::: Excerpted passage

The pulp is then mixed with water and put into a cutting machine that grinds the longer fibers into pulp and colour is added if desired. There is a kaleidoscope of tints added to produce a wide spectrum of colours. The pulp is then squeezed into 300 gramme balls, each of which makes one sheet of paper. The bright green balls the worker was handling look exactly like playdough, and it was a challenge to avoid grabbing one and playing with it. These balls are then mixed with water and carefully poured onto screens in a tub of water and lifted out to dry. Each sheet is peeled off the screen, sanded to soften the rough parts and run through a roller press to make it smooth enough for writing.

Variations in roughness of the finished product can help one speculate as to the age of the elephant whose dung it is. If the sheet is smooth and ‘well digested’ it is most likely from a younger animal, whereas aging elephants with older digestive systems and dulling teeth produce a more textured sheet. Watermelon seeds remain stuck in the surface of the paper, immortally preserved in some piece of crafty artwork after being eaten, digested, shoveled, soaked, boiled, bleached, chopped, dyed, sanded and rolled.

Low income communities are employed to make books and boxes with the paper, picture frames and letter sets. The entire process for making the paper from the end of the elephant to the finishing touches takes about 15 hours. One elephant can produce 115 sheets of paper a day. They will soon have the artistic talents of the elephant painters painting on dung paper - “if we are careful, we could have an elephant painting on his own dung!” Cummings exclaimed.

::::::

* **Exercise goal**: Substitute "lumps" for "balls" in the dung paper text, starting at the words "The pulp is then mixed" and stopping after "enough for writing.".

::: Supplied records

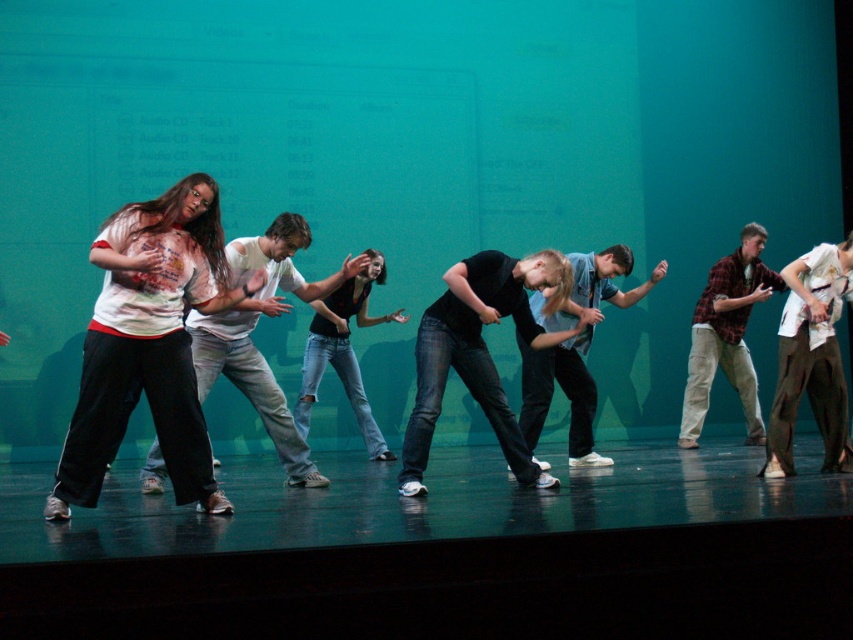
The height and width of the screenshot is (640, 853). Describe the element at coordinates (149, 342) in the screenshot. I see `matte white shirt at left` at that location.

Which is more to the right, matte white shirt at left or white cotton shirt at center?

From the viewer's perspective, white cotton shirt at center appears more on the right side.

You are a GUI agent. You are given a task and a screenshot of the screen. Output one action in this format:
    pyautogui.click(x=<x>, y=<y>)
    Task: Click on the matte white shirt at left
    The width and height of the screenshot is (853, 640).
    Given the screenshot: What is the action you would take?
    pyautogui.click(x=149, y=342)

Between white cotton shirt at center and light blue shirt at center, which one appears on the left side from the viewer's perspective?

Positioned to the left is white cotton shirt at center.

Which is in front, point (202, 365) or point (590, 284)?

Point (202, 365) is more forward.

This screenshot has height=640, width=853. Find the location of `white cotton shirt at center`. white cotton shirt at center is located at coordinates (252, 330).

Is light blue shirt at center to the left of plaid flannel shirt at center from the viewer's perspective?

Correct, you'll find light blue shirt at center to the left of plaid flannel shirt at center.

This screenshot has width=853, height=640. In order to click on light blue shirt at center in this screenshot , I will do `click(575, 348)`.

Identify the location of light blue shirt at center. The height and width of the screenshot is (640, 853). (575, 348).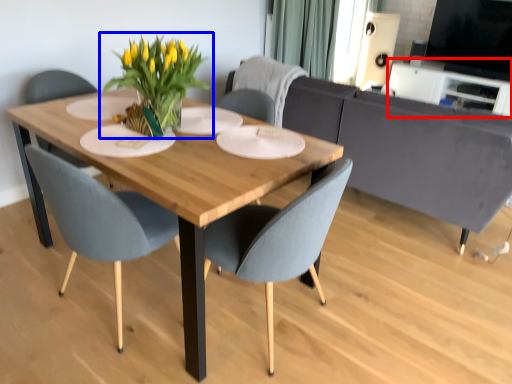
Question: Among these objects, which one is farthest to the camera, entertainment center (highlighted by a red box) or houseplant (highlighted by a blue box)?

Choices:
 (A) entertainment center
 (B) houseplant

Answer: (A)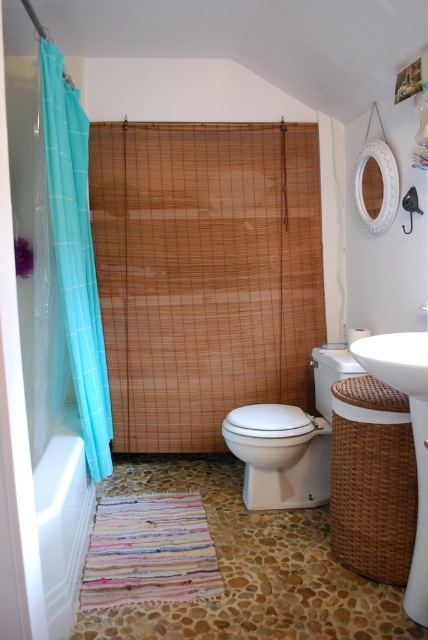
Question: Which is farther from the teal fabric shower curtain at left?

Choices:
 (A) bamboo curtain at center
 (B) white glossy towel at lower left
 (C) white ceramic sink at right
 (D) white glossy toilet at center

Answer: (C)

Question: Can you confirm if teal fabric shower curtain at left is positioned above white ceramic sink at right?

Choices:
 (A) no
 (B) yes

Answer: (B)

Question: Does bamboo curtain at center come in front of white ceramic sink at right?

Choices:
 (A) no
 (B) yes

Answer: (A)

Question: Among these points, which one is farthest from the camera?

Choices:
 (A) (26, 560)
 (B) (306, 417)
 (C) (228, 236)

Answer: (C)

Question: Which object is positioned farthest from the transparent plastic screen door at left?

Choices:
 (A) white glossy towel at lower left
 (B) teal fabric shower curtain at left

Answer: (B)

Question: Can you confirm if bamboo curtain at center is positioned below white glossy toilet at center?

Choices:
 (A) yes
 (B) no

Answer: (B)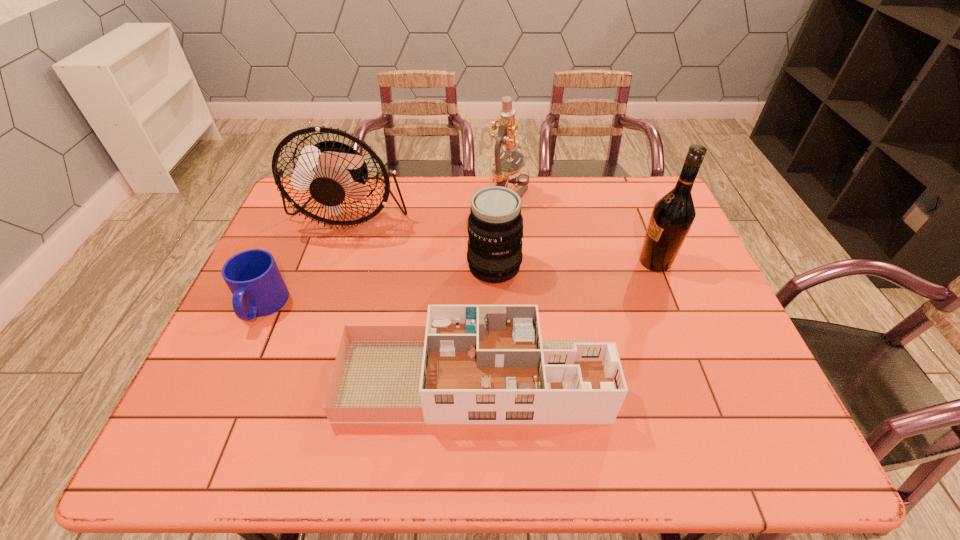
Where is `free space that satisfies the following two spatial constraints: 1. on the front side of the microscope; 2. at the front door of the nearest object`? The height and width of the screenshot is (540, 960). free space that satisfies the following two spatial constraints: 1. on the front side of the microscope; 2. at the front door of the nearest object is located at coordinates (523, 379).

::::::

* **Answer for this exercise**:
The pulp is then mixed with water and put into a cutting machine that grinds the longer fibers into pulp and colour is added if desired. There is a kaleidoscope of tints added to produce a wide spectrum of colours. The pulp is then squeezed into 300 gramme lumps, each of which makes one sheet of paper. The bright green lumps the worker was handling look exactly like playdough, and it was a challenge to avoid grabbing one and playing with it. These lumps are then mixed with water and carefully poured onto screens in a tub of water and lifted out to dry. Each sheet is peeled off the screen, sanded to soften the rough parts and run through a roller press to make it smooth enough for writing.